Entries shown.
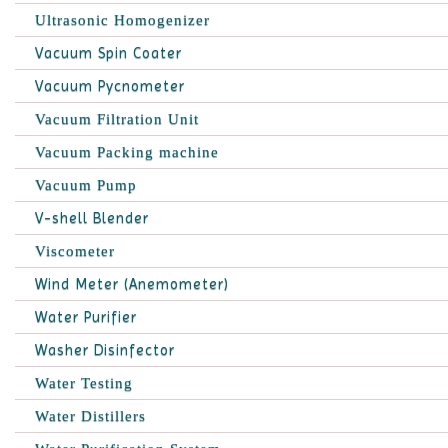
Ultrasonic Homogenizer
Vacuum Spin Coater
Vacuum Pycnometer
Vacuum Filtration Unit
Vacuum Packing machine
Vacuum Pump
V-shell Blender
Viscometer
Wind Meter (Anemometer)
Water Purifier
Washer Disinfector
Water Testing
Water Distillers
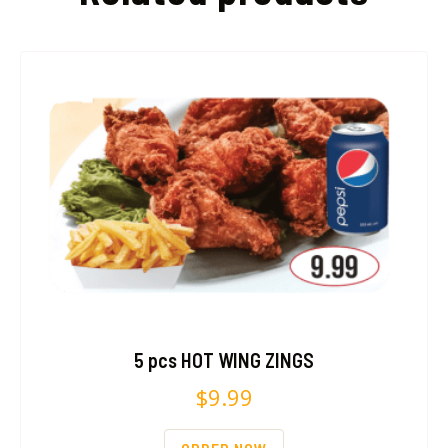
5 pcs HOT WING ZINGS
$
9.99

Task to carry out. Each record above is to be written out exactly; the pictures are not.

Expected output.
Ultrasonic Homogenizer
Vacuum Spin Coater
Vacuum Pycnometer
Vacuum Filtration Unit
Vacuum Packing machine
Vacuum Pump
V-shell Blender
Viscometer
Wind Meter (Anemometer)
Water Purifier
Washer Disinfector
Water Testing
Water Distillers
5 pcs HOT WING ZINGS
$
9.99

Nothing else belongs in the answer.